Menanggapi pernyataan tersebut, Ketua Program Studi Pasca Sarjana Ilmu Hukum Universitas Al Azhar Indonesia ini menilai Presiden Jokowi konsistensinya diragukan. Meskipun mengacu pada AD/ART PDIP bahwa disebut kader-kader yang ditempatkan di eksekutif, legislatif itu adalah petugas partai.
“Tetapi seharusnya itu tidak di amini oleh Presiden.

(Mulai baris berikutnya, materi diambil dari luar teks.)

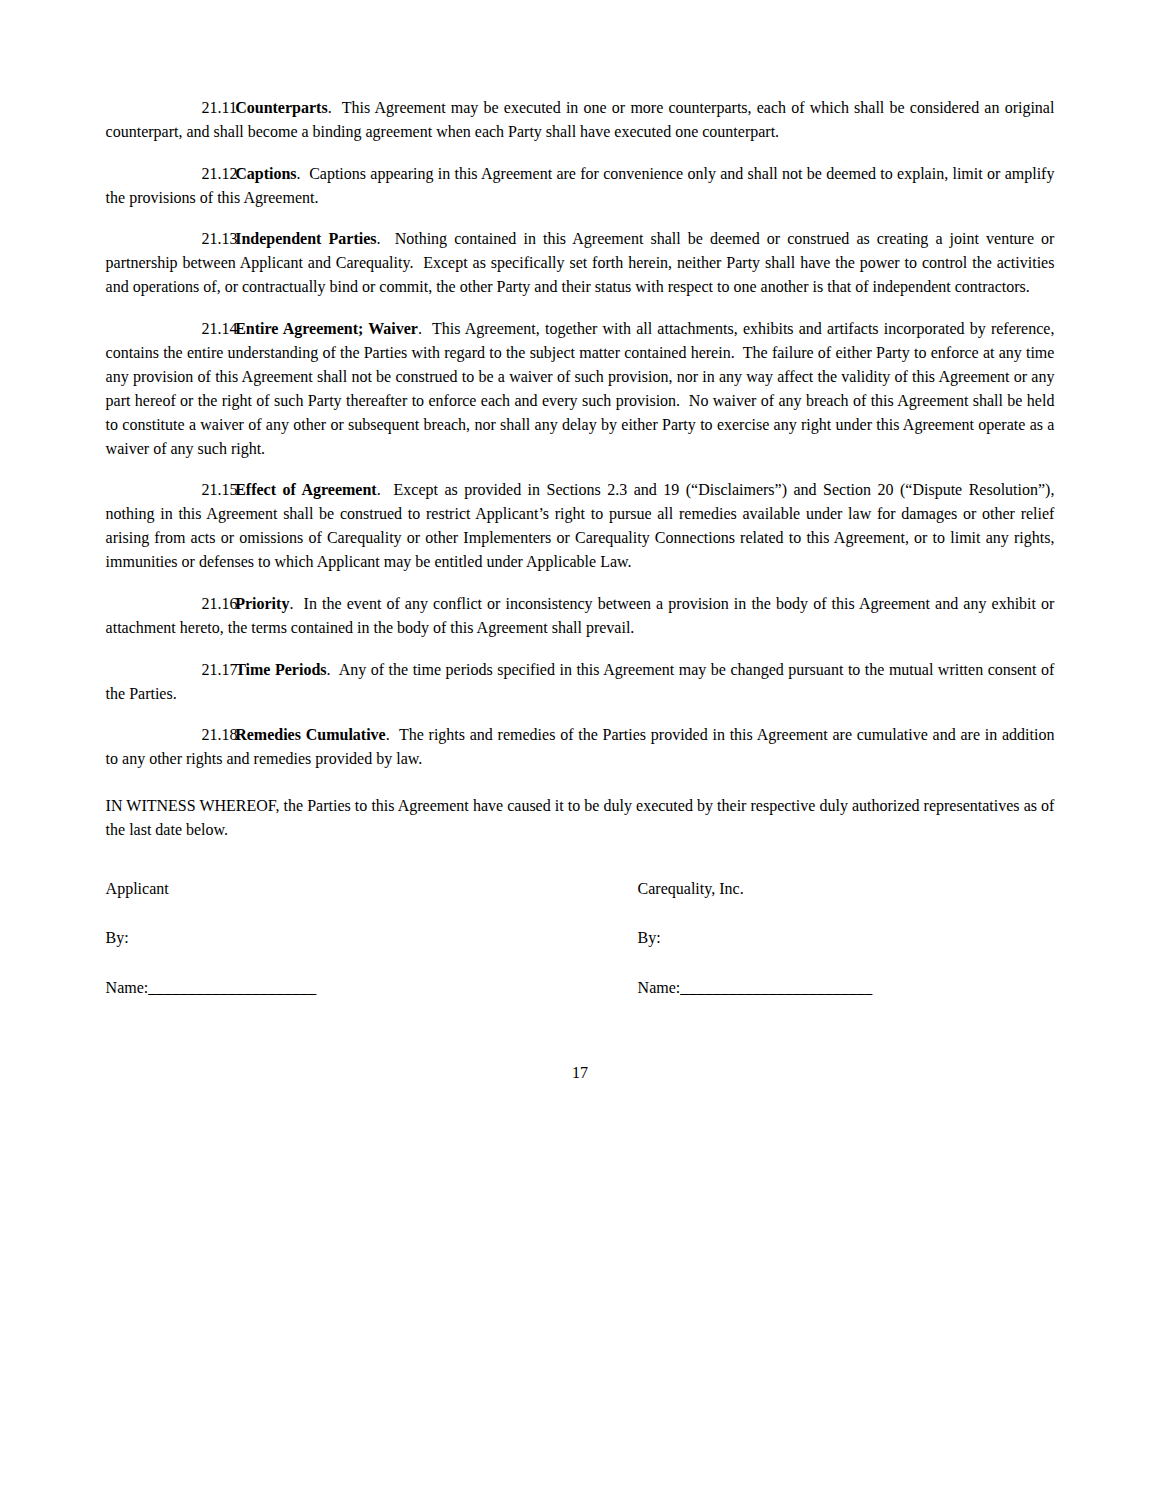21.11 Counterparts. This Agreement may be executed in one or more counterparts, each of which shall be considered an original counterpart, and shall become a binding agreement when each Party shall have executed one counterpart.
21.12 Captions. Captions appearing in this Agreement are for convenience only and shall not be deemed to explain, limit or amplify the provisions of this Agreement.
21.13 Independent Parties. Nothing contained in this Agreement shall be deemed or construed as creating a joint venture or partnership between Applicant and Carequality. Except as specifically set forth herein, neither Party shall have the power to control the activities and operations of, or contractually bind or commit, the other Party and their status with respect to one another is that of independent contractors.
21.14 Entire Agreement; Waiver. This Agreement, together with all attachments, exhibits and artifacts incorporated by reference, contains the entire understanding of the Parties with regard to the subject matter contained herein. The failure of either Party to enforce at any time any provision of this Agreement shall not be construed to be a waiver of such provision, nor in any way affect the validity of this Agreement or any part hereof or the right of such Party thereafter to enforce each and every such provision. No waiver of any breach of this Agreement shall be held to constitute a waiver of any other or subsequent breach, nor shall any delay by either Party to exercise any right under this Agreement operate as a waiver of any such right.
21.15 Effect of Agreement. Except as provided in Sections 2.3 and 19 (“Disclaimers”) and Section 20 (“Dispute Resolution”), nothing in this Agreement shall be construed to restrict Applicant’s right to pursue all remedies available under law for damages or other relief arising from acts or omissions of Carequality or other Implementers or Carequality Connections related to this Agreement, or to limit any rights, immunities or defenses to which Applicant may be entitled under Applicable Law.
21.16 Priority. In the event of any conflict or inconsistency between a provision in the body of this Agreement and any exhibit or attachment hereto, the terms contained in the body of this Agreement shall prevail.
21.17 Time Periods. Any of the time periods specified in this Agreement may be changed pursuant to the mutual written consent of the Parties.
21.18 Remedies Cumulative. The rights and remedies of the Parties provided in this Agreement are cumulative and are in addition to any other rights and remedies provided by law.
IN WITNESS WHEREOF, the Parties to this Agreement have caused it to be duly executed by their respective duly authorized representatives as of the last date below.
| Applicant | Carequality, Inc. |
| By: | By: |
| Name:_____________________ | Name:________________________ |
17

Mestinya kan ketika menjadi pejabat negara, ya petugas negara, negarawan,” jelasnya.
Suparji juga membeberkan “catatan hitam” Yasonna Laoly yang menjabat sebagai Menkumham sejak 2014. Pertama, membuat konflik atau dualisme kepengurusan di Partai Golkar dan PPP. Kedua, sel mewah mantan Ketua DPR Setya Novanto di Lapas Sukamiskin dan lainnya.
Suparji juga menilai Yasonna tetap dipilih oleh Jokowi sebagai Menkumham pada masa periode kedua pemerintahannya karena sepertinya Yasonna mendapat tempat khusus di elit partai. Buktinya, kata Suparji, Presiden tidak bergeming tuntutan masyarakat ketika periode pertama pemerintahannya agar di reshuffle.
“Buktinya kan dia dari anggota DPR menjadi menteri lalu mengundurkan diri karena menjelang jadi DPR dan kemudian jadi menteri lagi. Sepertinya hanya satu-satunya berada pada posisi itu. Padahal kan ada kader-kader lain yang seharusnya ditempatkan sebagai menteri,” paparnya.
Terlepas dari itu semua, Suparji menambahkan bahwa yang paling urgent tidak proporsional menteri itu sebagai pejabat negara pilihan dari ratusan juta rakyat Indonesia membuat kalimat yang tidak relevansi dengan jabatannya dan solusi atas permasalahan bangsa.